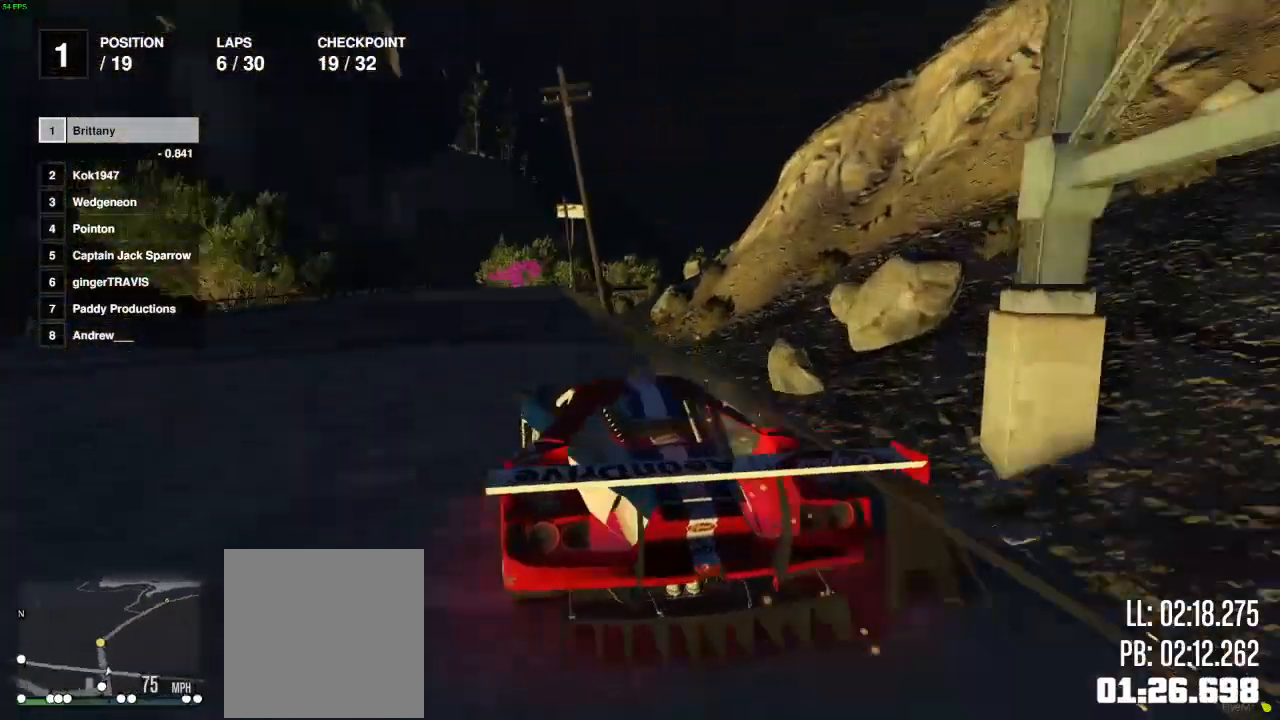
{"buttons": ["R2"], "left_stick": "right", "right_stick": "center", "events": [[150, "left_stick", "right"], [183, "right_stick", "center"], [333, "left_stick", "left"], [467, "left_stick", "right"]]}
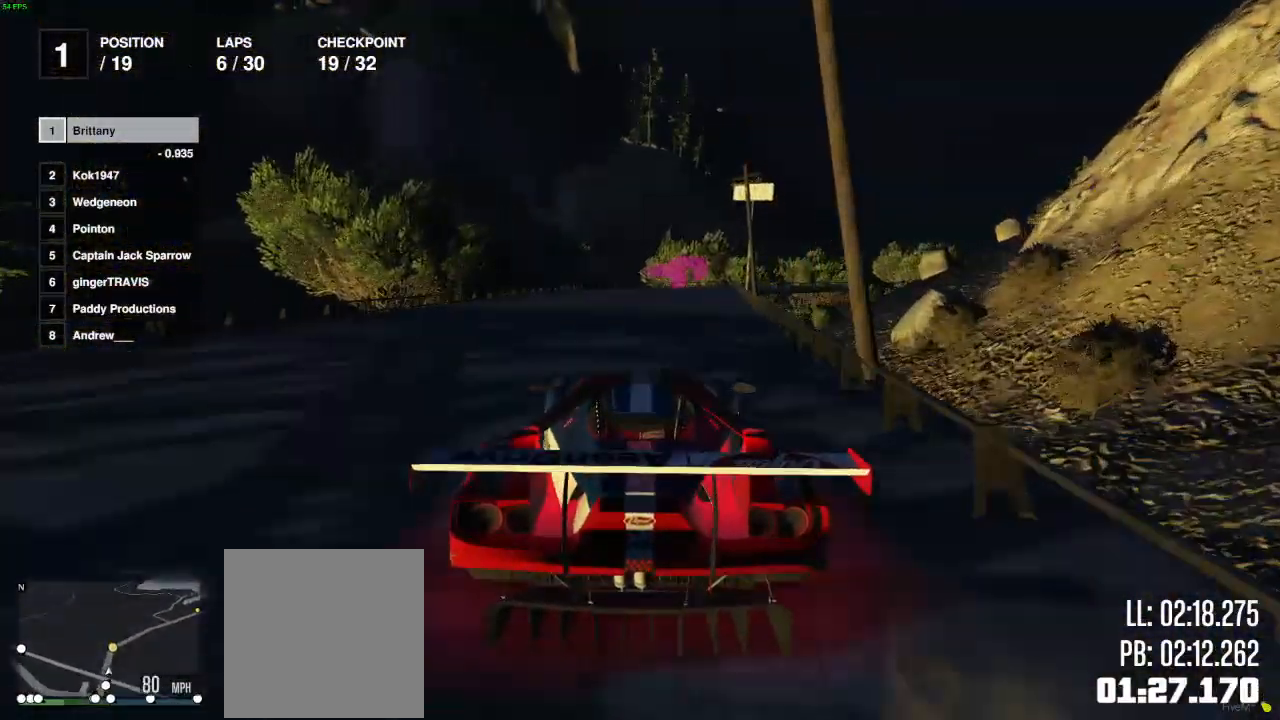
{"buttons": ["R2"], "left_stick": "center", "right_stick": "center", "events": [[100, "left_stick", "center"]]}
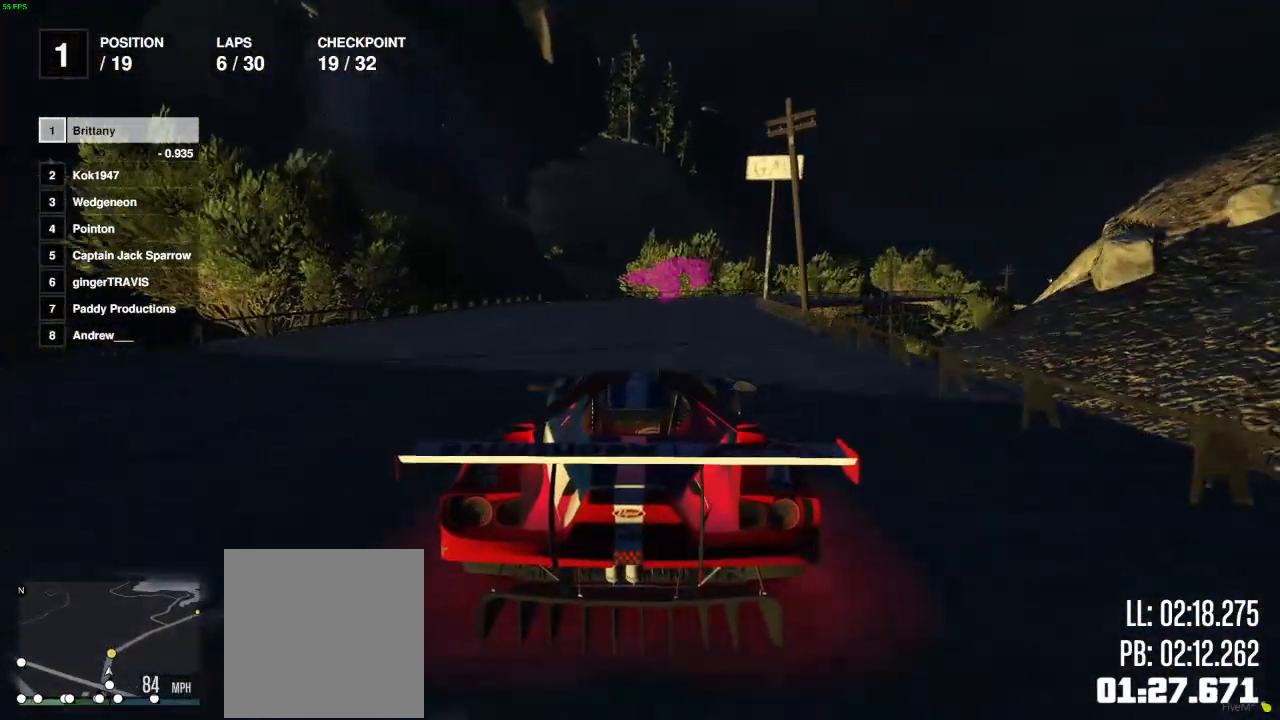
{"buttons": ["R2"], "left_stick": "center", "right_stick": "center", "events": [[217, "left_stick", "right"], [350, "left_stick", "center"]]}
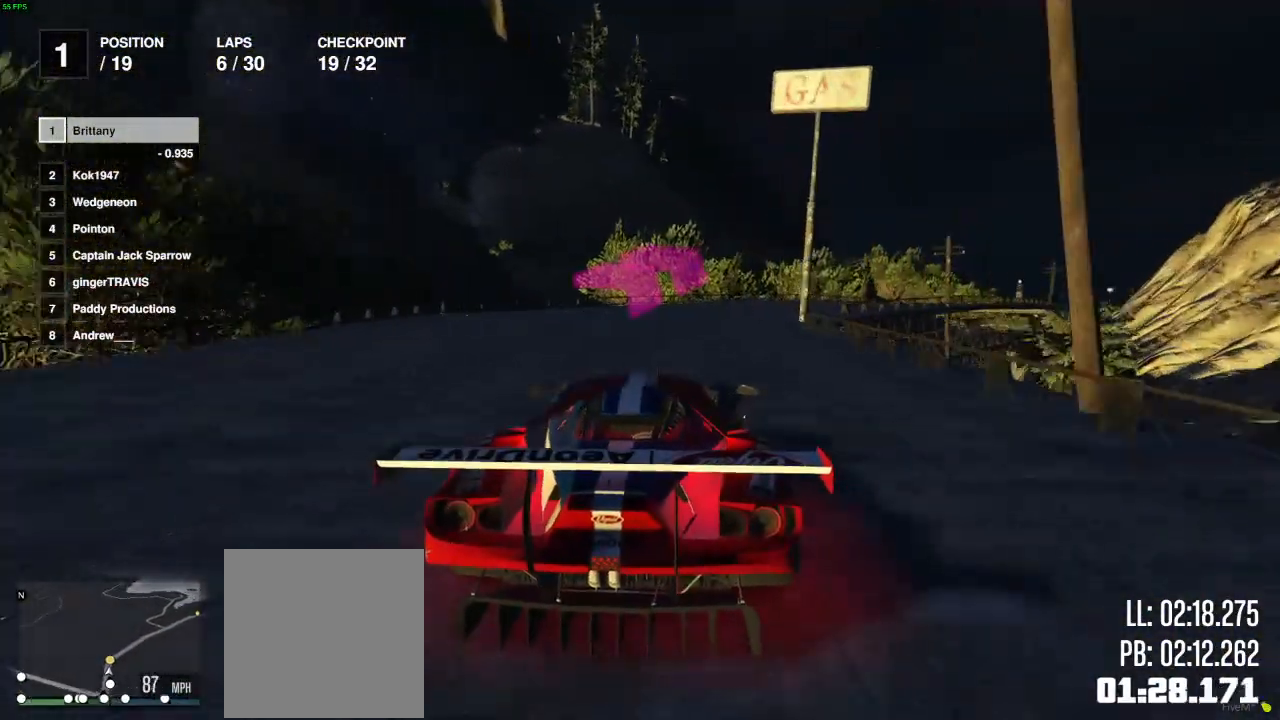
{"buttons": ["R2"], "left_stick": "right", "right_stick": "center", "events": [[33, "left_stick", "right"], [150, "left_stick", "center"], [217, "left_stick", "right"], [367, "left_stick", "center"], [483, "left_stick", "right"]]}
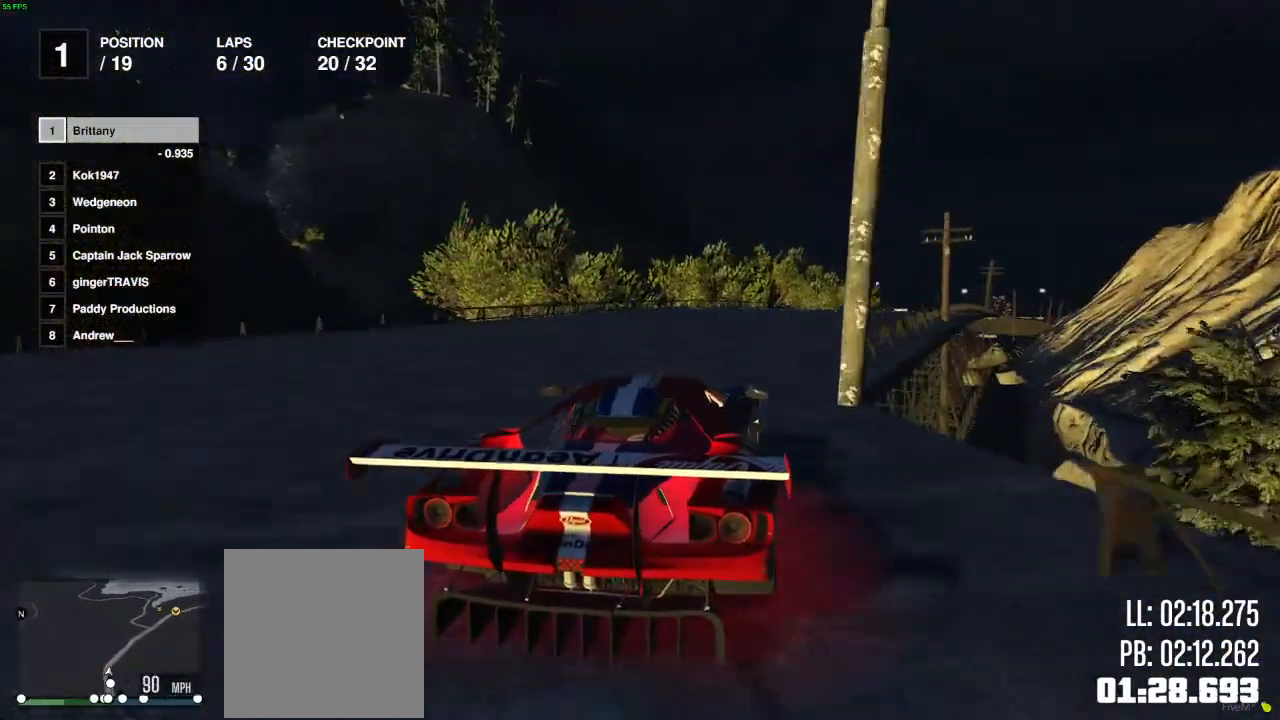
{"buttons": ["R2"], "left_stick": "center", "right_stick": "center", "events": [[483, "left_stick", "center"]]}
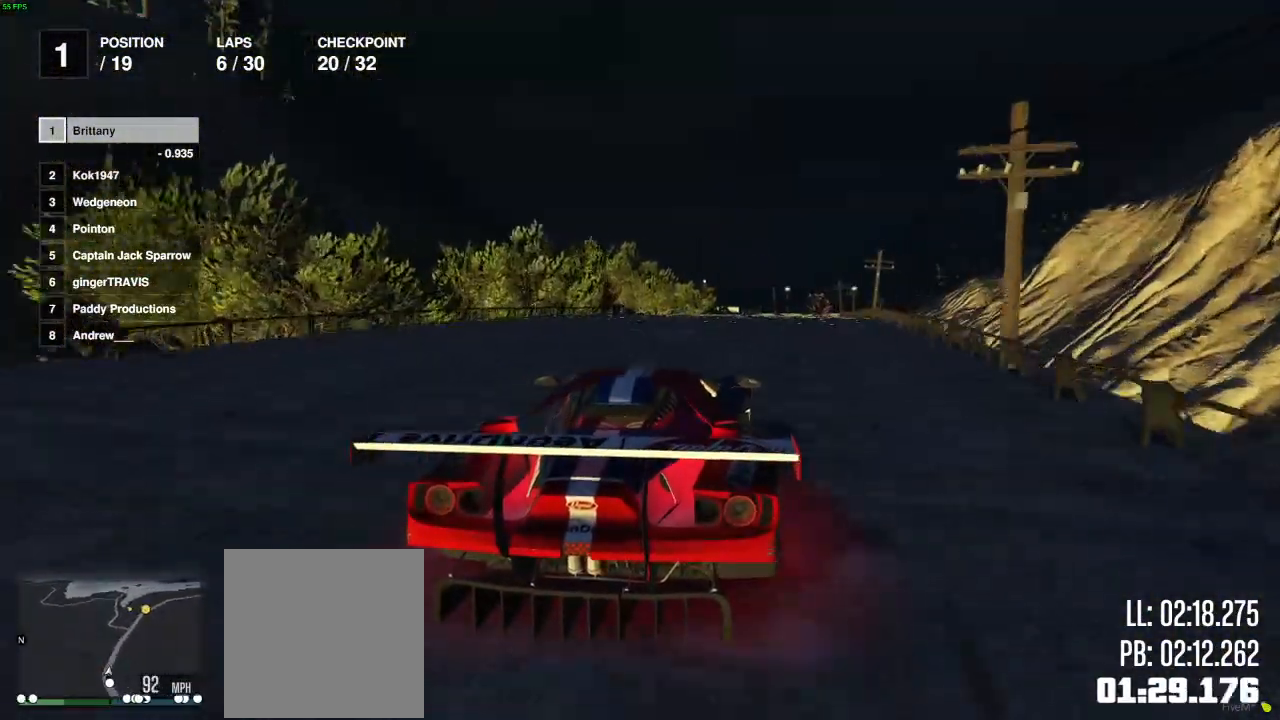
{"buttons": ["R2"], "left_stick": "center", "right_stick": "center", "events": []}
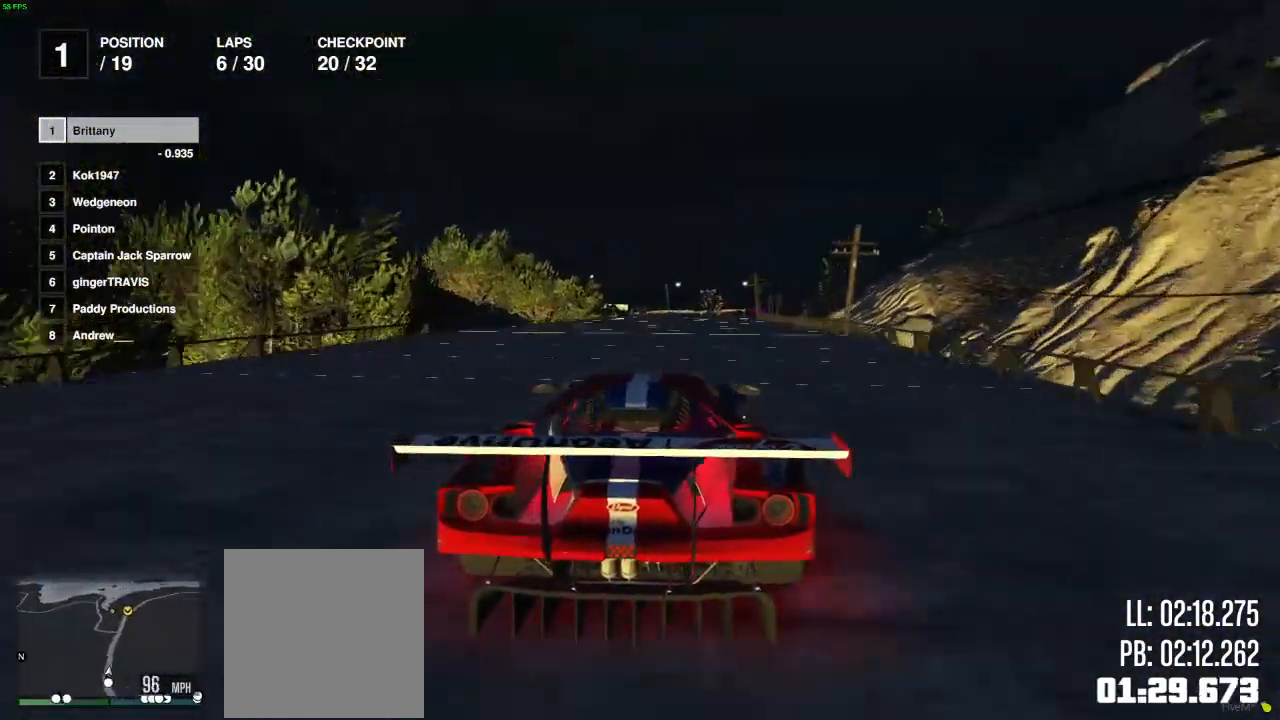
{"buttons": ["R2"], "left_stick": "center", "right_stick": "center", "events": []}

--------------------

**To do**
Restate, word for word, the entries above, dropping any picture.

**Output**
{"buttons": ["R2"], "left_stick": "right", "right_stick": "center", "events": [[150, "left_stick", "right"], [183, "right_stick", "center"], [333, "left_stick", "left"], [467, "left_stick", "right"]]}
{"buttons": ["R2"], "left_stick": "center", "right_stick": "center", "events": [[100, "left_stick", "center"]]}
{"buttons": ["R2"], "left_stick": "center", "right_stick": "center", "events": [[217, "left_stick", "right"], [350, "left_stick", "center"]]}
{"buttons": ["R2"], "left_stick": "right", "right_stick": "center", "events": [[33, "left_stick", "right"], [150, "left_stick", "center"], [217, "left_stick", "right"], [367, "left_stick", "center"], [483, "left_stick", "right"]]}
{"buttons": ["R2"], "left_stick": "center", "right_stick": "center", "events": [[483, "left_stick", "center"]]}
{"buttons": ["R2"], "left_stick": "center", "right_stick": "center", "events": []}
{"buttons": ["R2"], "left_stick": "center", "right_stick": "center", "events": []}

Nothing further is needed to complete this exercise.